Please. Don’t watch this film. Don’t put it on for your friends. Have some respect for yourself, and don’t just dabble in the average. Reach for the stars! You may not get there, but you won’t end up with a handful of dirt, either. Watch something that challenges you. Makes you feel like a human being for watching it. Watch something you know you love, and throw out the mindset of merely wondering if you like something.
There’s a whole world out there for you to discover, and a million things for you to experience. Don’t settle for less. Don’t waste your life like this.
I just realised I got through this entire article without swearing. A first for Froge, or shall I ruin it by saying a naughty word? You decide, Spider-man!
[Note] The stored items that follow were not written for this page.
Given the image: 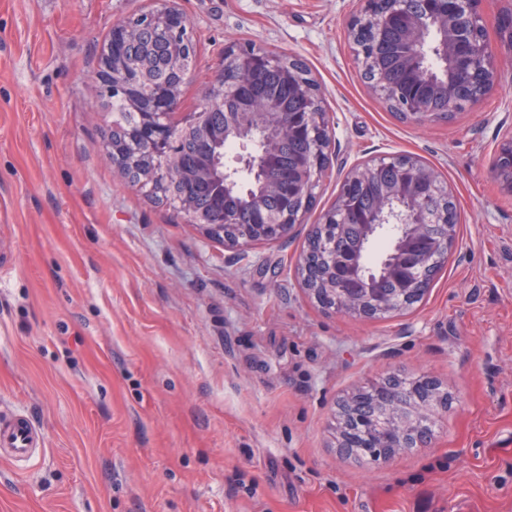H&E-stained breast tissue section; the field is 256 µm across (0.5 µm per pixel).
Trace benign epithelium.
Returning <instances> with one entry per match:
<instances>
[{"label": "benign epithelium", "instance_id": "benign-epithelium-1", "mask_svg": "<svg viewBox=\"0 0 512 512\" xmlns=\"http://www.w3.org/2000/svg\"><path fill=\"white\" fill-rule=\"evenodd\" d=\"M359 14L349 24L352 49L361 73L377 69L374 58L359 47L357 40L364 28L371 26L380 35L398 28L395 51L399 63L400 82L369 80L373 94L389 107L418 125L435 122L440 111L453 115L476 104L498 83L495 54L484 35L481 0H359ZM148 25L171 34L166 60L178 79L160 86L157 96L145 102L138 94L140 82L152 77L157 59L152 48L144 50L138 66H125V46L138 38L140 26ZM188 22L177 6V0H156V7L141 15L139 23L120 20L112 26V35L103 55V70L96 96L109 101L118 88L137 105L139 121L128 126L123 135L110 142L109 155L121 171L127 170L128 146L134 144L144 154L160 155L165 160L164 174L157 169L144 173L147 179H165L172 188L196 186L213 181L224 183V189L241 192L250 183L254 192H246L251 203V227L263 241L272 243L287 238L295 225L303 223L307 203L323 176L325 167L318 160L298 165L288 176L272 178L276 165L277 139L271 131L290 137H321L332 140L333 126L323 109L317 86L308 78L298 60L283 59L269 53L230 45L224 49V73L214 83L205 102L192 112L180 111L181 88L189 67L184 60ZM282 67L294 96L306 103L304 112H282L275 100L258 93L256 84L263 68ZM224 110V135L246 147L263 142L258 151L251 150L241 158V167L224 163V155L216 153L212 161L195 166L186 164L181 152L184 140L197 137L209 128L212 112ZM394 169L397 178L383 187L382 202L366 223L348 205L351 194L381 170ZM494 178L501 189L512 195V135L500 141L494 152ZM269 195L282 197L283 206L271 213L264 205ZM452 199L448 186L435 169L416 156L395 154L380 156L352 167L341 181L336 204L324 212L317 224L314 249L302 252L298 268L308 269L311 252L318 255L309 291L318 304L338 314L372 319L379 312L392 311L405 301L437 262L445 259L456 245L457 209L438 213L431 199ZM178 203L189 223L224 241V246L242 252L256 244L249 236L236 233L240 227L236 210L220 202L209 211L200 210L178 194ZM394 229L391 244L376 266L364 264V255L375 239ZM387 281L391 289L378 284ZM414 390L402 391L389 402L394 415L417 423L428 415L429 407L419 406ZM410 431H383L375 448L379 459L389 460L402 448L422 446L409 441Z\"/></svg>", "mask_w": 512, "mask_h": 512}]
</instances>
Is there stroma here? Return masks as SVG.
Returning a JSON list of instances; mask_svg holds the SVG:
<instances>
[{"mask_svg": "<svg viewBox=\"0 0 512 512\" xmlns=\"http://www.w3.org/2000/svg\"><path fill=\"white\" fill-rule=\"evenodd\" d=\"M178 6L183 111L228 42L299 57L335 123L327 169L288 239L225 248L107 155L102 48L151 0H0V412L44 439L25 467L0 456V512H512V196L491 172L512 130L506 0L480 4L497 86L423 127L362 81L357 0ZM393 153L447 182L459 244L411 309L325 311L296 269L307 236L349 169ZM393 374L447 393L430 442L344 458L340 401Z\"/></svg>", "mask_w": 512, "mask_h": 512, "instance_id": "stroma-1", "label": "stroma"}]
</instances>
(post-review scavenge: this movie is rated PG-13 or equivalent in multiple countries? really? I’m not trying to be snarky, I’m just surprised. movies with dramatic themes but light violence are often given PG advisories because there isn’t much shocking to the young, mature mind. I understand the higher rating though, given the subject matter and how it wouldn’t make much sense to anybody who isn’t at least a teenager. if anything, this shows the inherent compromises and absurdities with all artistic rating systems. you gotta satisfy the breeders somehow…)
(post review 2: Charles Taylor, Salon.com: “The biggest load of hooey to stink up the screen this year.”. Charles, no! you were just a boy! why did you have to go so haaarrrd!)